[WHAT IS NEEDED]
Please print the whole passage below about state lawmakers and public schools, word for word.

[TEXT SEGMENT]
Schools are bracing this week for the return of students punchy from too little sleep and too much Fortnite. Next week , schools confront the arrival of state lawmakers who last session politicized the classroom with a series of culture war bills that provided nothing but sound bites.
For the benefit of news cameras and campaign mailers, the General Assembly staged an elaborate charade that white students were being cast as oppressors in history class and school libraries stocked with obscene materials. They pushed bills to pillory teachers in the public square if they upset parents with any suggestion that the legacy of slavery marred modern-day America.
If lawmakers assembling under the Gold Dome for the 2023 session again put a bullseye on public education for political sport, there may be hardly anyone left to teach in the schools or lead them.

[DATA UNDER STUDY]
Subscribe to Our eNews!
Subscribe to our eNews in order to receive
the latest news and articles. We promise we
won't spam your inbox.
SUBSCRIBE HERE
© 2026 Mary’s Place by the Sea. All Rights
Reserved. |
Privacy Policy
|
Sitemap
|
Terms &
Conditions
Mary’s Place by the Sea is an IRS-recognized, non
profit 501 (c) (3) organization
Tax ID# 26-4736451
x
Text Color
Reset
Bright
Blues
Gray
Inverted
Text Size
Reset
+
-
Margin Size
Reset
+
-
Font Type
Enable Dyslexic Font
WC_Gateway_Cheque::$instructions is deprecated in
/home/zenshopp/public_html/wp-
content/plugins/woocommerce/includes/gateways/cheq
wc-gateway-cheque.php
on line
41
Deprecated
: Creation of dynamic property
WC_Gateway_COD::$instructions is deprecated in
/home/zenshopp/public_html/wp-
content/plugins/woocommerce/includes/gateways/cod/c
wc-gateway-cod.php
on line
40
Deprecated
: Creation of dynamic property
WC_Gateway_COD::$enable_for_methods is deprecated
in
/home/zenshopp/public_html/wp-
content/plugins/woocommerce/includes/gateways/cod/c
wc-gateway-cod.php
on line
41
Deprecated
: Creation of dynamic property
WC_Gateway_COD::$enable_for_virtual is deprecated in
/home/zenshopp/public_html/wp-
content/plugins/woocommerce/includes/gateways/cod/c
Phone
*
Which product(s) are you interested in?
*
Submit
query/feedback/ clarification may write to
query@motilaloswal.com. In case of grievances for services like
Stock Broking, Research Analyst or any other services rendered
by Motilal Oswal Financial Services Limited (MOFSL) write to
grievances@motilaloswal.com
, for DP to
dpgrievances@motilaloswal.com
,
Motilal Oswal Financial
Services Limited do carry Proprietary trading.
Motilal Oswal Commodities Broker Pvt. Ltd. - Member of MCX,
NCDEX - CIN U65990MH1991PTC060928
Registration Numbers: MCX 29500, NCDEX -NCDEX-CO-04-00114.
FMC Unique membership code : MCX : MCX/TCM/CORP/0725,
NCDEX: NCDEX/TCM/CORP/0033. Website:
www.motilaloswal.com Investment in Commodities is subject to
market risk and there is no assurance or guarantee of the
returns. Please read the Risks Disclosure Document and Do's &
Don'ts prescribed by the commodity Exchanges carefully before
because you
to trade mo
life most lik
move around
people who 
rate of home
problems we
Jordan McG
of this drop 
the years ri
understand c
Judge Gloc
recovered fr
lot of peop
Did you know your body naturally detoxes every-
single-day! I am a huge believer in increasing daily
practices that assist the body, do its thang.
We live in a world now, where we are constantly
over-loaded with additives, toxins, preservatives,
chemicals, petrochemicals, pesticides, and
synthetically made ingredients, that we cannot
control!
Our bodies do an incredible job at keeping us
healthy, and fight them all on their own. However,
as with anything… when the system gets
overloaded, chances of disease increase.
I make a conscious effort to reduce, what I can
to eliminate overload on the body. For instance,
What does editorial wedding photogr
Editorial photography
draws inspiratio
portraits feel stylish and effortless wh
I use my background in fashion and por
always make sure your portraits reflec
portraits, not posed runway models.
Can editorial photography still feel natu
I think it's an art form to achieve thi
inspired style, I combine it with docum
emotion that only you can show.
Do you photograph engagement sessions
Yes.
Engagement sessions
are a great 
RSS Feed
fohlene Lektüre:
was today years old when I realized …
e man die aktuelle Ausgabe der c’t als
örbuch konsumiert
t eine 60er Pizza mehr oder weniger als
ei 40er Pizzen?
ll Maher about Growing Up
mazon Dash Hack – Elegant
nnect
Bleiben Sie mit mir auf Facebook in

[ANSWER BELOW]
Schools are bracing this week for the return of students punchy from too little sleep and too much Fortnite. Next week , schools confront the arrival of state lawmakers who last session politicized the classroom with a series of culture war bills that provided nothing but sound bites.
For the benefit of news cameras and campaign mailers, the General Assembly staged an elaborate charade that white students were being cast as oppressors in history class and school libraries stocked with obscene materials. They pushed bills to pillory teachers in the public square if they upset parents with any suggestion that the legacy of slavery marred modern-day America.
If lawmakers assembling under the Gold Dome for the 2023 session again put a bullseye on public education for political sport, there may be hardly anyone left to teach in the schools or lead them.